According to this legend, thanks to the "Serpent Goddess", men and women learned to live as brothers with nature and also learned that each element had been placed by the goddess in balance. The human being understood that his role was that of guardian and protector of that balance and that was to transmit this knowledge from generation to generation. Before disappearing, the "Mother Serpent" warned that if the man abused and killed for pleasure or gluttony, he would find the guilty man and punish him.
In some variants of this myth, the "Mother Serpent," called "Mother Eingana" lived, and still lives, in the "Time of the Dream," where she sometimes returns to create more life.
Yhi, the creator goddess of the karraur
In the mythology of the karraur, Yhi is a deity of first order, since she is the creative goddess. According to a legend of these aboriginal Australians, the goddess remained asleep in the "Time of the Dream" before the creation of our world, in a peaceful place and of calm mountains.
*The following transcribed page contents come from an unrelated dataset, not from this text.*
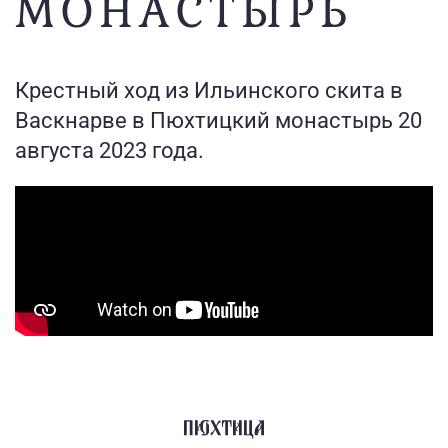
МОНАСТЫРЬ
Крестный ход из Ильинского скита в
Васкнарве в Пюхтицкий монастырь 20
августа 2023 года.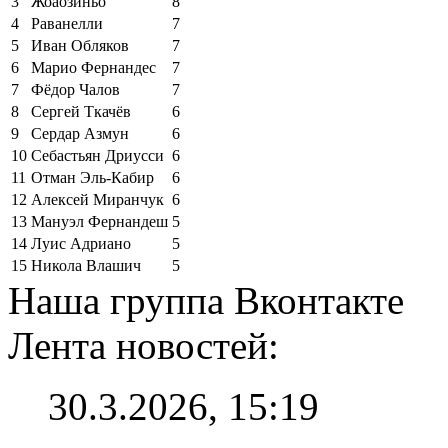
3
Жоаозиньо
8
4
Раванелли
7
5
Иван Обляков
7
6
Марио Фернандес
7
7
Фёдор Чалов
7
8
Сергей Ткачёв
6
9
Сердар Азмун
6
10
Себастьян Дриусси
6
11
Отман Эль-Кабир
6
12
Алексей Миранчук
6
13
Мануэл Фернандеш
5
14
Луис Адриано
5
15
Никола Влашич
5
Наша группа Вконтакте
Лента новостей:
30.3.2026, 15:19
A sudden whisper revealed the goddess who gave a great yawn and opened her eyes, flooding the world with new light. Yhi descended to this new Earth illuminated by its light, traveling east to west and north to south. As the goddess walked, the plants sprouted beneath her feet and she did not rest until she had walked every inch of earth and everything was covered by a green mantle. When she finished, the goddess went to rest and while contemplating her recent creation, she realized that the plants could not move and at that moment she wanted to see something that could be stirred gracefully.
With the idea of ??creating these new creatures, the goddess descended to Earth and had to face evil spirits who tried to end their life. The goddess, more powerful and strong, defeated these spirits and the warmth of the goddess mingled with the darkness, emerging tiny forms of life that began to move there. These forms of life were transformed into dancing butterflies, playful bees and other insects that began to flutter around the goddess. But in this bright and alive world, there were still dark, icy caves; Above them the goddess also spread her magical light and inside the caves formed water. Soon he saw new creatures appearing: fish and lizards sliding through the water. The goddess had finally defeated the darkness and the new world was filled with birds and animals that populated the Earth, filling it with life.
We can point to a number of common traits among so many myths, as in most of these stories, creation takes place in a mythical period, called "Dreamtime", in which the ancestral spirits dwell Makers.